Home » Customs & Trade, Ports/Terminals » Preemptive steps against entry of African swine fever virus strengthened

The Bureau of Customs-Ninoy Aquino International Airport (BOC-NAIA) and Bureau of Animal Industry (BAI) are in close coordination to prevent entry into the Philippines of products from countries affected with African swine fever virus.

BOC-NAIA and BAI on January 7 held an inter-agency meeting to discuss joint actions against the possible entry of pork meat and pork meat products from African swine fever virus-affected countries that include China, Belgium, Hungary, Latvia, Poland, Romania, Russia, and Ukraine.

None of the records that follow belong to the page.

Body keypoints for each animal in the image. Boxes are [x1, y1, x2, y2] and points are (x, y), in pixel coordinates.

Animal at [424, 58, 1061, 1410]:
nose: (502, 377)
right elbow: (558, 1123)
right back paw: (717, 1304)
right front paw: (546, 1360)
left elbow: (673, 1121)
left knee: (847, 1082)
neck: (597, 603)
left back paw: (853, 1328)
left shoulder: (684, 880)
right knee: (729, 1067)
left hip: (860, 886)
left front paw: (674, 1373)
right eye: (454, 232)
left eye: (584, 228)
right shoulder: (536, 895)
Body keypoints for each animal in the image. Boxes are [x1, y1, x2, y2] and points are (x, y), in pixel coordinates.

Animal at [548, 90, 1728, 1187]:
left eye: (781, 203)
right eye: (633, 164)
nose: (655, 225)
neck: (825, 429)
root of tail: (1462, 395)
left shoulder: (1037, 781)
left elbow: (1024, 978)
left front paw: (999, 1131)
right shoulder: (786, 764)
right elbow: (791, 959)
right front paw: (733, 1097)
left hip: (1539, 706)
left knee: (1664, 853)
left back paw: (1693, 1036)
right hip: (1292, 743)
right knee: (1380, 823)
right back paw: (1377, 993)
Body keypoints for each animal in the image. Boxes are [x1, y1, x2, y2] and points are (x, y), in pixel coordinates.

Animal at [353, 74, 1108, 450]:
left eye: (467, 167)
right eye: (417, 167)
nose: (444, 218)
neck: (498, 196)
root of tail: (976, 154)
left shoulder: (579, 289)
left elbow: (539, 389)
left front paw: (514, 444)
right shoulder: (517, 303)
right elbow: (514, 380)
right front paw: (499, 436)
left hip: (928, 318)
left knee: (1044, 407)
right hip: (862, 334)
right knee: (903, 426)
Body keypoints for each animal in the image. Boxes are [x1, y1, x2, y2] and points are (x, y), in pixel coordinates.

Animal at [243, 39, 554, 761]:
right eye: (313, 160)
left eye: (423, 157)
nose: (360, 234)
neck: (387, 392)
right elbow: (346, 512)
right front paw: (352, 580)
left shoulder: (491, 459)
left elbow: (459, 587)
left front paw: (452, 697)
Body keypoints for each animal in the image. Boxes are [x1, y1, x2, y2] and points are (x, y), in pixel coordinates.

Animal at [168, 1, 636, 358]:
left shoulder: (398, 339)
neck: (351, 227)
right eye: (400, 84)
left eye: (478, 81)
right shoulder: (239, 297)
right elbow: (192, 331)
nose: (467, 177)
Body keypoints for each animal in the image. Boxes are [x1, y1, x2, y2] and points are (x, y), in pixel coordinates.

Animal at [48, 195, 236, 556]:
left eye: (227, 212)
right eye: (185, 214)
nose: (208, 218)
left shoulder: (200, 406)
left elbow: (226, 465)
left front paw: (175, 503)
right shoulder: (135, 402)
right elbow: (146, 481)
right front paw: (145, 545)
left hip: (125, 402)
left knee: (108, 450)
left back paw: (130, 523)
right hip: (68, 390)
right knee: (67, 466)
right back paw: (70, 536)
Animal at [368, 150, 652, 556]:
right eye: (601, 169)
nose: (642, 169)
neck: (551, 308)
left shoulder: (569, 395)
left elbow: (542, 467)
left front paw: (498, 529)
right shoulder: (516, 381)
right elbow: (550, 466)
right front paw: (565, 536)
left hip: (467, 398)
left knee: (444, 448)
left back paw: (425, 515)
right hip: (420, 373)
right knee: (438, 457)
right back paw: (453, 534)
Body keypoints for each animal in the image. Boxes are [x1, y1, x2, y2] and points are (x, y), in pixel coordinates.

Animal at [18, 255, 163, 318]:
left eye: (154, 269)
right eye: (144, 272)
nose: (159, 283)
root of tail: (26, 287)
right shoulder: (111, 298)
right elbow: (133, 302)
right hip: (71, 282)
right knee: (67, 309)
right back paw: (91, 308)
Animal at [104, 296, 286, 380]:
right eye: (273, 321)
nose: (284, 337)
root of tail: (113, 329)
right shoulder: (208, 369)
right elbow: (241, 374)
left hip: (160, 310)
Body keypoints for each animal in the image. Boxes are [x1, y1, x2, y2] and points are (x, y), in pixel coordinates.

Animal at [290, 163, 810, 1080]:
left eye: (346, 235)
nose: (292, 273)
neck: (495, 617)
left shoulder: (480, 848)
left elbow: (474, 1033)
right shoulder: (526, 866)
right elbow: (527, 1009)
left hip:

Last September and October, cases of dumpling and hotdog products containing contaminated pork meat were also recorded in Korea and Japan, BOC said in a statement.

The National Federation of Hog Farmers recently appealed to the government to implement stringent measures to prevent the entry into the Philippines of the African swine fever virus as an outbreak could wipe out the local hog industry. The appeal was issued after Agriculture Secretary Emmanuel Piñol sacked quarantine officers of BAI assigned at NAIA for failing to establish protocols against the virus.

About 95% of the country’s pork supply is locally sourced, and while the virus does not pose any health risks to humans, there is no known vaccine to prevent its spread and destruction of the local livestock production.

According to BAI, an outbreak of the virus could affect more than 40 million live hogs/pigs in the Philippines and could destroy the country’s P2-billion swine industry.

BAI had earlier banned the entry of pork and pork-based products from African swine fever-affected countries such as China, Hungary, Belgium, Latvia, Poland, Romania, Russia, Ukraine, Bulgaria, Czech Republic, Moldova, South Africa, and Zambia.

BAI and BOC were also instructed to inspect checked-in and hand-carried luggage of all passengers coming from the affected areas.

To safeguard against the epidemic, BAI officials and NAIA district collector Carmelita Talusan initiated more briefings and information dissemination to customs frontliners at NAIA Terminals 1, 2 and 3 to strengthen their vigilance.

BOC-NAIA will continuously coordinate closely with regulating agencies to secure the borders against the entry and exit of prohibited, regulated goods to protect the swine industry and livelihood in the Philippines.

BOC said safe meat products accompanied by import permit or sanitary and phyto-sanitary import clearance are the only ones qualified for release from ports.